Looking at a bigger picture, providing enhanced governance for peer production systems is already being explored as a business model. After all, someone does profit from websites like digg and flickr. Thinking a bit more, money is spent to have Planetlab administrators running security among other aspects of the shared platform.

Considering these possibilities in a same framework opens some interesting questions: When is the service provided by an external (centralized?) entity necessary to enhance peer-production systems? How does introducing the economic valuation of the shared service affects the perception contributors have of the system and therefore their behavior? How sustainable is sharing in such conditions, as users start go game the system and try to profit from it?

Paul Ehrlich has an exciting story on the SEED magazine (which I find worthwhile to follow) detailing past and recent progresses on the field of cultural evolutionism.

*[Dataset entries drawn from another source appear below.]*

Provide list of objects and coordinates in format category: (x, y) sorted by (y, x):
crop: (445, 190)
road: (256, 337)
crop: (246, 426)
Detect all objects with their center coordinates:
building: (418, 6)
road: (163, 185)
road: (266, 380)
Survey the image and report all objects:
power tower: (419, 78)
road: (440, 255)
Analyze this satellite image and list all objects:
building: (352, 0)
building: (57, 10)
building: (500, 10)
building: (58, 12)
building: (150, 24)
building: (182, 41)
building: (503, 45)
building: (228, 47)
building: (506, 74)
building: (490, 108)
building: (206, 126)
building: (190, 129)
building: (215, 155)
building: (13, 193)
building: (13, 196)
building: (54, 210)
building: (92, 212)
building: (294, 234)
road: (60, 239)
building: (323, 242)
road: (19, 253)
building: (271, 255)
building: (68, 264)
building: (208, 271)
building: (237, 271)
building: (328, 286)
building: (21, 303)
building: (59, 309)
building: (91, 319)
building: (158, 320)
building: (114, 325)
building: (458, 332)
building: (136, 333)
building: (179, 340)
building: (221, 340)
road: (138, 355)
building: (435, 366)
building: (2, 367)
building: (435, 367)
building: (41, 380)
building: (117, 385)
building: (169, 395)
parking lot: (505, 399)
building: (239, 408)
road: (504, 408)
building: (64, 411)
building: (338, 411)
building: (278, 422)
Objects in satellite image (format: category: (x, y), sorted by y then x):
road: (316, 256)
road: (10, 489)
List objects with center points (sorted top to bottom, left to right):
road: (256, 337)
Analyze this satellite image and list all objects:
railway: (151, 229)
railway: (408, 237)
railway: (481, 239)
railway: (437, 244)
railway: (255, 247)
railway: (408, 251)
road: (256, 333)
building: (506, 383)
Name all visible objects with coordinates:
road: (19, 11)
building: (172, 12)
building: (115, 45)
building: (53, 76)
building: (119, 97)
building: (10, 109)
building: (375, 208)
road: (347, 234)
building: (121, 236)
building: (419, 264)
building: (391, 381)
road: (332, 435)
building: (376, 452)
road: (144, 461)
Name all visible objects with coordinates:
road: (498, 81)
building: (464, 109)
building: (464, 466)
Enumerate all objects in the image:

It is enlightening to follow Paul's journey through the parallels which can be made on the way our culture and our genes evolve as a response to our environment. Even more interesting, however, is his discussion on the differences between these phenomenons and his experiments investigating these differences using canoe-building techniques as a case study. His final remarks do a good job in summing up it all:

We directly tested a theory of cultural evolution. Our work has helped to uncover a piece of the larger, more complex process of culture change and has shown that it is reasonable to think of that change as evolution. Natural selection can operate in cultural evolution as well as in genetic evolution. Though canoe features may not be related to the genetic attributes of people who construct and use them, nor is natural selection likely the central force in cultural evolution, a comprehensive view of cultural evolution does now seem possible. And despite the daunting complexity, I believe we will one day understand how cultures evolve, and that it will help us all to survive.